Activity:
Without including the pictures, copy out every line below.

Information given:
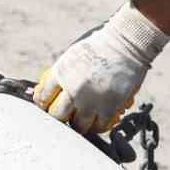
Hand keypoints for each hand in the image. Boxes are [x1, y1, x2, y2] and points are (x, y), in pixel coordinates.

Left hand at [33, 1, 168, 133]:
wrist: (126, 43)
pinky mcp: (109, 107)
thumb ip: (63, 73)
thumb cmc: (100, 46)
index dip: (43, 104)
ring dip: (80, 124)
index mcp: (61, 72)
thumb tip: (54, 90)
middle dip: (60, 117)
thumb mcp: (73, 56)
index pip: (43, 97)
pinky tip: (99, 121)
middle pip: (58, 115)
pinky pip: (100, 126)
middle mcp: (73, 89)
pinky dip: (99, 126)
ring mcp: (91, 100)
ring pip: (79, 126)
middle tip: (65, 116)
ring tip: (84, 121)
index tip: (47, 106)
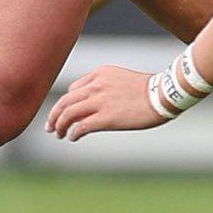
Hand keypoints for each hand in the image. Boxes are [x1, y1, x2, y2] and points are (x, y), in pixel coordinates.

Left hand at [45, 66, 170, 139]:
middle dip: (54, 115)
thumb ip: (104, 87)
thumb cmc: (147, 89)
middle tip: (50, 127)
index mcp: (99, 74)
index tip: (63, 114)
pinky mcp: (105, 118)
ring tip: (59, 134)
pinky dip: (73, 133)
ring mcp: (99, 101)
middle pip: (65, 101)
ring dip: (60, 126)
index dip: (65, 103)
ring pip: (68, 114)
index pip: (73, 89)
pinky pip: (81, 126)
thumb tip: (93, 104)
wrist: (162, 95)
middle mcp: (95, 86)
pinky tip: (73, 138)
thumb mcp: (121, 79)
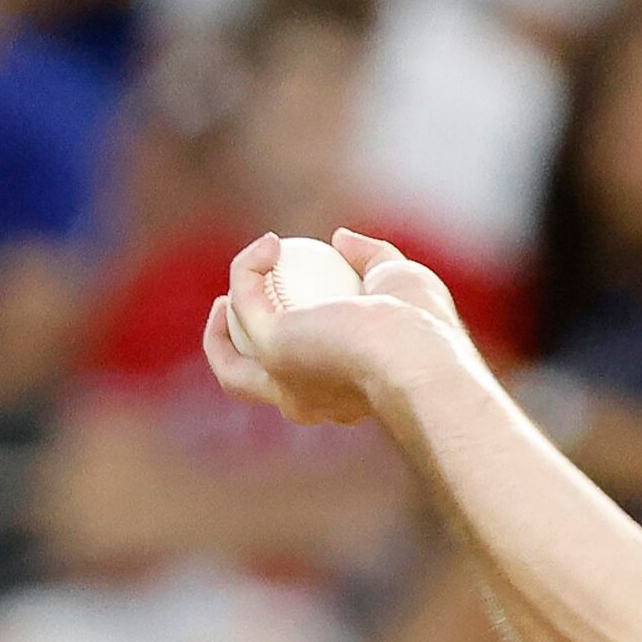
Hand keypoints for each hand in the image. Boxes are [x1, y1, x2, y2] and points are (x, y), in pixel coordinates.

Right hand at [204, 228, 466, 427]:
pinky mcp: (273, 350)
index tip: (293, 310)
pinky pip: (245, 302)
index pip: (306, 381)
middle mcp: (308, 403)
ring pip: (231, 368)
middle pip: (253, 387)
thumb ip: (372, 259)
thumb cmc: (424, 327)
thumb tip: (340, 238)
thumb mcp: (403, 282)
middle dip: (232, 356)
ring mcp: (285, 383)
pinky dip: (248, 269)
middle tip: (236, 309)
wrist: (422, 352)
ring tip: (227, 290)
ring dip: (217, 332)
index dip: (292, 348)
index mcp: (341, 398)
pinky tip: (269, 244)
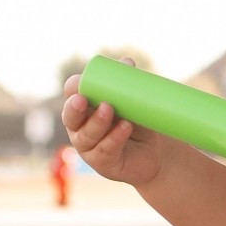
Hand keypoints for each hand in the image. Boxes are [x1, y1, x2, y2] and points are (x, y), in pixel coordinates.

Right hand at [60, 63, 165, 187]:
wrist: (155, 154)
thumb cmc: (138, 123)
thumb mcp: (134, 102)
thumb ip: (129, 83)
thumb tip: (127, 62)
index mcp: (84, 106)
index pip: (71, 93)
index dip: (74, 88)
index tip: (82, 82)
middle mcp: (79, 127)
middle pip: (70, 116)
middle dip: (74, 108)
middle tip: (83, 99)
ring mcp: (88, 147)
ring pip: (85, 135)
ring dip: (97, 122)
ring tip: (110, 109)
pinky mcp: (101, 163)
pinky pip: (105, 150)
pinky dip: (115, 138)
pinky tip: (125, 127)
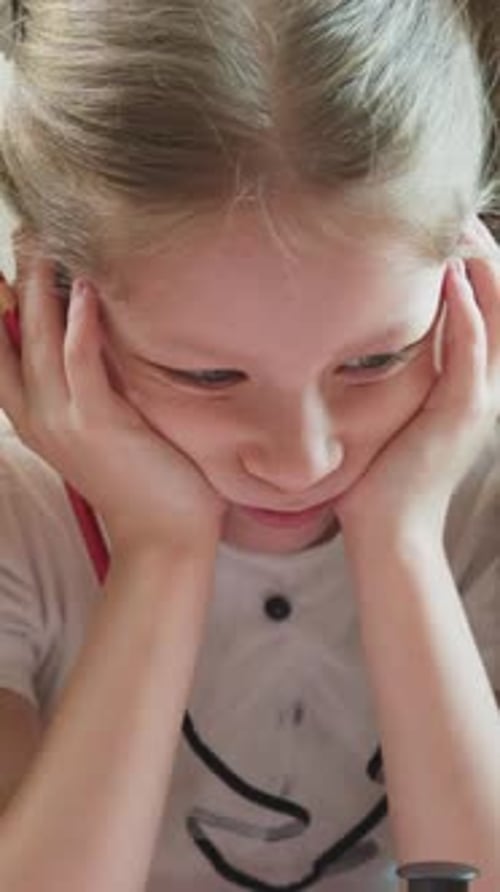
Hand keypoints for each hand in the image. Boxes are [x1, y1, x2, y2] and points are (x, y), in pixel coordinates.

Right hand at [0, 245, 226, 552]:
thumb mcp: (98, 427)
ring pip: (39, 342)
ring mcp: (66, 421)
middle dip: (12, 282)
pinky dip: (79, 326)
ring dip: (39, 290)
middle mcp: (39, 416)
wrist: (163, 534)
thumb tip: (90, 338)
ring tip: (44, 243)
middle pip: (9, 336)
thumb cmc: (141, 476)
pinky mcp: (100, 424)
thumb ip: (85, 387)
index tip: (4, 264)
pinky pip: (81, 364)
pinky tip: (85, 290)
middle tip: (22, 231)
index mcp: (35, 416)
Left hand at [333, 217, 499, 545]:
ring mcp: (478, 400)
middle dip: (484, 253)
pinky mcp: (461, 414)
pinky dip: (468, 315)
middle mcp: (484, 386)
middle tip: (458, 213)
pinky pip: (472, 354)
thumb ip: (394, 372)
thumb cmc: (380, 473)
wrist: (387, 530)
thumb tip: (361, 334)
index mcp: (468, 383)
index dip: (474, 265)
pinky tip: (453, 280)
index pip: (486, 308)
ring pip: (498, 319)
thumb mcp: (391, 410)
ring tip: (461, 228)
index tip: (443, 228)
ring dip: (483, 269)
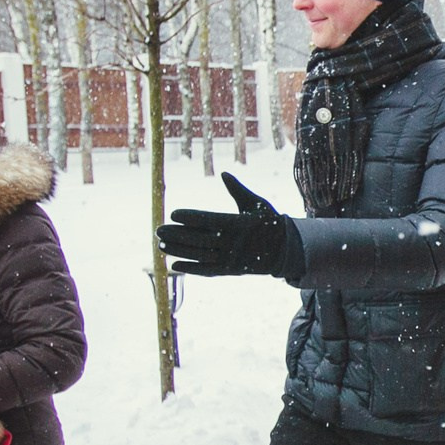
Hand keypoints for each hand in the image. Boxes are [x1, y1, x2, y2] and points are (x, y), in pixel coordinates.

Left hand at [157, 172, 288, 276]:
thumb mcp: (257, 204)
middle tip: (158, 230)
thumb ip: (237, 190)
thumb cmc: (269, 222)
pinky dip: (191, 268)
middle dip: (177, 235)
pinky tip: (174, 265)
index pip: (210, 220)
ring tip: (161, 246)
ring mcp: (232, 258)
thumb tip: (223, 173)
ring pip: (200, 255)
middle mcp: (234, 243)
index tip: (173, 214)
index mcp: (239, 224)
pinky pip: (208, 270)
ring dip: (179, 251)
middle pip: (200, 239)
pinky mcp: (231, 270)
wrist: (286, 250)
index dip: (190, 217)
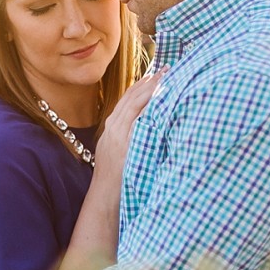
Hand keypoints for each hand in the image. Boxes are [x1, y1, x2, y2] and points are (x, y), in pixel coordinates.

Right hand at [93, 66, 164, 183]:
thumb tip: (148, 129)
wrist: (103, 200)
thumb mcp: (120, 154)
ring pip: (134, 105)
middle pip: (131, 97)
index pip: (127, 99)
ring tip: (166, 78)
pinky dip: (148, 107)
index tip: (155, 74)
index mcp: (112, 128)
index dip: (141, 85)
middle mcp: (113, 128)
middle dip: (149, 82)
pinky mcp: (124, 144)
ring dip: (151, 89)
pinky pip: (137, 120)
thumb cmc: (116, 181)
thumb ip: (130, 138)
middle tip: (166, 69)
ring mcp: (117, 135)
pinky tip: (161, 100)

Answer to this task:
Hand keypoints for each hand in the image. Boxes are [x1, y1, x2, y2] and points are (x, y), in pixel coordinates.

Left hand at [33, 1, 168, 133]:
wrist: (126, 43)
pinky mcp: (109, 107)
thumb ip: (63, 73)
thumb cmc: (100, 46)
index dip: (43, 104)
ring dip: (80, 124)
index mcp: (61, 72)
thumb tip: (54, 90)
middle dip: (60, 117)
thumb mcp: (73, 56)
index pip: (43, 97)
pinky tip: (99, 121)
middle pip: (58, 115)
pinky pip: (100, 126)
middle mcp: (73, 89)
pinky dip: (99, 126)
ring mcp: (91, 100)
ring pip: (79, 126)
middle tip: (65, 116)
ring tip: (84, 121)
index tip: (47, 106)
Hand keypoints for each hand in the image. Boxes are [x1, y1, x2, y2] and points are (x, y), in pixel coordinates.

Left hand at [45, 66, 170, 139]:
middle dip: (54, 115)
thumb ip: (104, 87)
thumb cmc: (147, 89)
middle tip: (50, 127)
index mcp: (99, 74)
index tip: (63, 114)
pinky mcp: (105, 118)
ring tip: (59, 134)
pinky dip: (73, 133)
ring mcp: (99, 101)
middle pip: (65, 101)
ring dip: (60, 126)
index dip: (65, 103)
ring pip: (68, 114)
index pip: (73, 89)
pinky pip: (81, 126)
thumb tip: (93, 104)
wrist: (162, 95)
middle mcp: (95, 86)
pinky tip: (73, 138)
thumb mcp: (121, 79)
Hand keypoints for each hand in the image. Boxes are [x1, y1, x2, y2] and points are (x, y), in pixel coordinates.

Right hand at [204, 228, 466, 427]:
pinky mcp: (273, 350)
index tip: (293, 310)
pinky pip: (245, 302)
index pip: (306, 381)
middle mcp: (308, 403)
ring pip: (231, 368)
middle pip: (253, 387)
thumb ip: (372, 259)
thumb cmc: (424, 327)
thumb tip: (340, 238)
thumb mcp: (403, 282)
middle dip: (232, 356)
ring mcp: (285, 383)
pinky dip: (248, 269)
middle tip: (236, 309)
wrist: (422, 352)
ring tip: (227, 290)
ring dip: (217, 332)
index dip: (292, 348)
index mcp: (341, 398)
pinky tip: (269, 244)
Hand keypoints for each hand in the image. Boxes are [x1, y1, x2, y2] and points are (x, y), in pixel coordinates.

Right hand at [60, 63, 165, 187]:
wrist: (155, 154)
thumb cmc: (138, 123)
thumb mcp: (134, 102)
thumb ip: (129, 83)
thumb tip: (127, 62)
index mcp: (84, 106)
index pip: (71, 93)
index dip: (74, 88)
index tip: (82, 82)
middle mcp: (79, 127)
middle pip: (70, 116)
middle dip: (74, 108)
middle tip: (83, 99)
ring mcp: (88, 147)
ring pip: (85, 135)
ring dip: (97, 122)
ring tip: (110, 109)
pinky mcp: (101, 163)
pinky pip: (105, 150)
pinky dip: (115, 138)
pinky tip: (125, 127)
Hand keypoints for each hand in the image. Boxes are [x1, y1, x2, y2] and points are (x, y), in pixel coordinates.

Right hand at [0, 245, 226, 552]:
thumb mcp: (98, 427)
ring pip: (39, 342)
ring mcp: (66, 421)
middle dip: (12, 282)
pinky dip: (79, 326)
ring dip: (39, 290)
middle mcp: (39, 416)
wrist: (163, 534)
thumb tip: (90, 338)
ring tip: (44, 243)
middle pip: (9, 336)
thumb cmc: (141, 476)
pinky mcp: (100, 424)
thumb ip: (85, 387)
index tip: (4, 264)
pinky pip: (81, 364)
pinky tip: (85, 290)
middle tip: (22, 231)
index mcp: (35, 416)
Left hand at [333, 217, 499, 545]:
ring mcp: (478, 400)
middle dip: (484, 253)
pinky mcp: (461, 414)
pinky dip: (468, 315)
middle mcp: (484, 386)
middle tip: (458, 213)
pinky pip: (472, 354)
thumb ip: (394, 372)
thumb cmc: (380, 473)
wrist: (387, 530)
thumb tip: (361, 334)
index mcp: (468, 383)
index dip: (474, 265)
pinky tip: (453, 280)
index pip: (486, 308)
ring pip: (498, 319)
thumb mcp: (391, 410)
ring tip: (461, 228)
index tip: (443, 228)
ring dip: (483, 269)
Hand keypoints for each hand in the image. Boxes are [x1, y1, x2, y2] and points are (x, y), in pixel coordinates.

Left hand at [157, 172, 288, 276]:
thumb mcp: (257, 204)
middle tip: (158, 230)
thumb ip: (237, 190)
thumb cmc: (269, 222)
pinky dip: (191, 268)
middle dip: (177, 235)
pinky tip: (174, 265)
index pip: (210, 220)
ring tip: (161, 246)
ring mcp: (232, 258)
thumb tip: (223, 173)
ring pip: (200, 255)
middle mcp: (234, 243)
index tip: (173, 214)
index mcp: (239, 224)
pinky pip: (208, 270)
ring dip: (179, 251)
middle pip: (200, 239)
pinky mcp: (231, 270)
wrist: (286, 250)
index dip: (190, 217)
Hand keypoints for each hand in the image. Boxes are [x1, y1, x2, y2] and points are (x, y), in pixel coordinates.

Right hand at [93, 66, 164, 183]:
thumb tip: (148, 129)
wrist: (103, 200)
thumb mcp: (120, 154)
ring pip: (134, 105)
middle pip: (131, 97)
index pip: (127, 99)
ring tip: (166, 78)
pinky dip: (148, 107)
index tip: (155, 74)
index mcp: (112, 128)
index dip: (141, 85)
middle mcp: (113, 128)
middle dip: (149, 82)
pinky mcp: (124, 144)
ring dip: (151, 89)
pinky pip: (137, 120)
thumb cmc: (116, 181)
thumb ip: (130, 138)
middle tip: (166, 69)
ring mcp: (117, 135)
pinky tip: (161, 100)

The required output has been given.